J. A. J. : La dictature instaurée en 1973 a mis en place un État néolibéral fondé sur un modèle extractiviste, livrant les ressources naturelles chiliennes aux grandes entreprises, souvent internationales. Ce système offre au Nord global un environnement préservé et une alimentation saine, tandis qu’il impose au Sud global la spoliation des terres, la déforestation, la pollution et la destruction des écosystèmes.

Les Mapuche, peuple autochtone le plus nombreux au Chili, défendent une vision du monde centrée sur le respect de la nature et la protection des biens communs. Cette culture les place en opposition frontale avec le modèle hérité de la dictature et maintenu par les gouvernements civils, qui n’ont ni réformé la Constitution ni modifié le système économique.

Le terrorisme d’État d’hier prend aujourd’hui la forme d’entreprises forestières, minières, piscicoles ou énergétiques qui transforment des régions entières en « zones de sacrifice », au mépris de la biodiversité et de la vie humaine. Les défenseurs de l’environnement sont criminalisés : certains Mapuche sont emprisonnés, d’autres assassinés, et des cas de disparition forcée persistent, comme celui de Julia Chuñil Catricura, disparue depuis neuf mois.

Souvent subventionnées par l’État, ces entreprises bénéficient d’une impunité quasi totale. En protégeant leurs installations par la police et l’armée – via la militarisation et l’état d’urgence permanent dans les régions du Biobío et d’Araucanie depuis le début du gouvernement Boric – l’État se rend complice des violations commises et de l’absence de réparation environnementale.

Les Mapuche subissent une double violence : judiciaire, avec des procès biaisés et des témoins anonymes issus des forces de l’ordre ; et existentielle, avec des entrepreneurs néocolonialistes qui menacent leurs terres et leur mode de vie. Tant que perdurera le modèle hérité de la dictature et que les peuples autochtones seront privés de souveraineté sur leurs biens communs et leurs ressources, les droits humains resteront illusoires.

Juana Aguilera Jaramillo lors d’un rassemblement en hommage aux victimes de la dictature en juillet 2025 à Santiago, Chili | PHOTO / BRUNO SAVELLI

ACAT-France : Quel rôle jouent les Mapuche dans la protection de l’environnement au Chili ?

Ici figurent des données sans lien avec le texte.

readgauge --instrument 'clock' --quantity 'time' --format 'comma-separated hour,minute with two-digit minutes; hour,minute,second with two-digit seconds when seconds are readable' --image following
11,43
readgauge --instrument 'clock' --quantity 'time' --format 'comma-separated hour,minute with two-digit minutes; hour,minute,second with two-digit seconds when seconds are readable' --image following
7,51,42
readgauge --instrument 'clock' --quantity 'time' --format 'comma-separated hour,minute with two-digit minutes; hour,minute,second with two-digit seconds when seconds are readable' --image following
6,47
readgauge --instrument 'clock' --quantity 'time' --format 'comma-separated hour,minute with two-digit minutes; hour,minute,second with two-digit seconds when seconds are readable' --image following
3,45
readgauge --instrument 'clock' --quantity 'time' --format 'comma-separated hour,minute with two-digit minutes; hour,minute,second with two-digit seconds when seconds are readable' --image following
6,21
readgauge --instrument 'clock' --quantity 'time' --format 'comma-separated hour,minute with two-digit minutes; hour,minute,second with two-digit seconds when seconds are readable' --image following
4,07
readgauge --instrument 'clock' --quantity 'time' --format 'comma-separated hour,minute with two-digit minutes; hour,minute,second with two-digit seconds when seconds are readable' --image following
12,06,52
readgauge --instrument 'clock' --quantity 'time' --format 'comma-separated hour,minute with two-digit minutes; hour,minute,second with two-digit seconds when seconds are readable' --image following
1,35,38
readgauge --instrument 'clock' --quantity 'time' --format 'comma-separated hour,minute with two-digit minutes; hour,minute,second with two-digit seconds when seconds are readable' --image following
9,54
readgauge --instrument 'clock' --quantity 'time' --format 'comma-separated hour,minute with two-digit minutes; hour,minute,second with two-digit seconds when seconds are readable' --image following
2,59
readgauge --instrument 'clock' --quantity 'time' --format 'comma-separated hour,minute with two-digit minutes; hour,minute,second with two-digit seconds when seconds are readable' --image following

J. A. J. : Pour les Mapuche, la terre est une mère : on ne l’exploite pas, on ne l’empoisonne pas, on en prend soin. Leur relation à l’environnement repose sur le respect de la nature et la préservation des forêts natives, étroitement liées à l’eau, aux zones humides, aux rivières et à la biodiversité.

Après des décennies d’exploitation forestière, les monocultures ont remplacé ces forêts, appauvri la biodiversité et stérilisé les sols. Face à cela, les Mapuche s’opposent aux entreprises forestières qui détruisent les lieux ancestraux, menacent et maltraitent les travailleurs, harcèlent les communautés et les poussent au déplacement. Beaucoup mènent aussi des actions pour récupérer les terres accaparées par ces entreprises.

ACAT-France : La Commission Éthique contre la torture a récemment conclu un partenariat avec l’ACAT-France. Que représente cet accord pour votre fondation ?

J. A. J. : Cet accord renforce notre lutte juridique pour faire toute la lumière sur la disparition forcée de Julia Chuñil Catricura, identifier et sanctionner les responsables, y compris le grand propriétaire terrien qui la menaçait. Il permet de soutenir sa famille, de mobiliser la société civile et de rappeler à l’État chilien son devoir de faire respecter réellement le « plus jamais » aux violations des droits humains, partout et pour toutes et tous.